By Lenie Lectura – October 3, 2017
from Business Mirror
THE Energy Regulatory Commission (ERC) has approved a preoperating budget of P30.6 million for the Wholesale Electricity Spot Market (WESM) in Mindanao for 2017.
The budget approved for the Philippine Electricity Market Corp. (PEMC) is lower than the proposed P32.23 million. PEMC is a nonstock, nonprofit corporation that also operates the Luzon and the Visayas WESMs.
The ERC said a facility for the full operation of WESM Mindanao is necessary and putting up such a facility will entail expenses.
“In view of the forthcoming WESM operations in Mindanao, the commission, upon initial evaluation of the instant application, deemed it appropriate to partially approve the application as far as the budget for WESM Mindanao is concerned,” the ERC’s 13-page order stated.
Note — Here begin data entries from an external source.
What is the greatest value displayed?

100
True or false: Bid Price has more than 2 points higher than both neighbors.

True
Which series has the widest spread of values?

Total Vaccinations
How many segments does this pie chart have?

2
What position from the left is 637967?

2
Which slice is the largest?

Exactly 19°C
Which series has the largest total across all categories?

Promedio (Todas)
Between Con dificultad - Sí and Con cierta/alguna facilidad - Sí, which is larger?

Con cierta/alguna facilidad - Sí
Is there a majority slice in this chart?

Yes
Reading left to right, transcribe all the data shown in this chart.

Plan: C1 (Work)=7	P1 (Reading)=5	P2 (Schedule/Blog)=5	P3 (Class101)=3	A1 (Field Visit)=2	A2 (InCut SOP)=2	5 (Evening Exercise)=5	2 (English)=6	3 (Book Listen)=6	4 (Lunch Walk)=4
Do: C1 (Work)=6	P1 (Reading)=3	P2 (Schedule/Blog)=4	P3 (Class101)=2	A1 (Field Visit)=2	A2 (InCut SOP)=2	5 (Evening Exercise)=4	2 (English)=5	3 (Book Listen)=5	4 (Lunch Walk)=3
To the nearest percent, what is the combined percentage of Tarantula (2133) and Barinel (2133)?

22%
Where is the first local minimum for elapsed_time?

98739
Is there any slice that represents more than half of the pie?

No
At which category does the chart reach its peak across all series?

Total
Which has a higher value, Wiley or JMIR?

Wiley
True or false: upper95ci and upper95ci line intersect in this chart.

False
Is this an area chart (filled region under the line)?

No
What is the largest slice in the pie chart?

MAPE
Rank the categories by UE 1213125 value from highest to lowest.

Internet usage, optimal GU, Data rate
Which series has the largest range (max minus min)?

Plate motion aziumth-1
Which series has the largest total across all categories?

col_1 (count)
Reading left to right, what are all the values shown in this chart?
The bulk of the approved budget, which is over P17 million, goes to maintenance and other operating expenses. The remaining P13.5 million is allotted for capital expenditures.
The ERC said the preoperating expenses to be incurred in the operation of WESM Mindanao should not be charged to the Luzon and the Visayas customers.
“The separate apportionment of expenses between Luzon-Visayas WESM and Mindanao WESM is significant, considering that in the absence of interconnection by the Mindanao grid, WESM Mindanao will be a market separate from the Luzon and the Visayas WESM,” the ERC said.
WESM in Mindanao was launched on June 28. The Electric Power Industry Reform Act of 2001 mandated the Department of Energy to establish WESM as a venue for trading electricity as a commodity.
WESM started commercial operations in the Luzon grid in June 2006 and in December 2010 in the Visayas grid. The intricacies of the Mindanao power industry delayed the establishment of WESM Mindanao.
“WESM Mindanao will enable a transparent and fair mechanism to bring in more competition, more investors and a sustainable business climate that will eventually redound to empowering consumers from Mindanao of their power of choice,” Energy Secretary Alfonso G. Cusi said.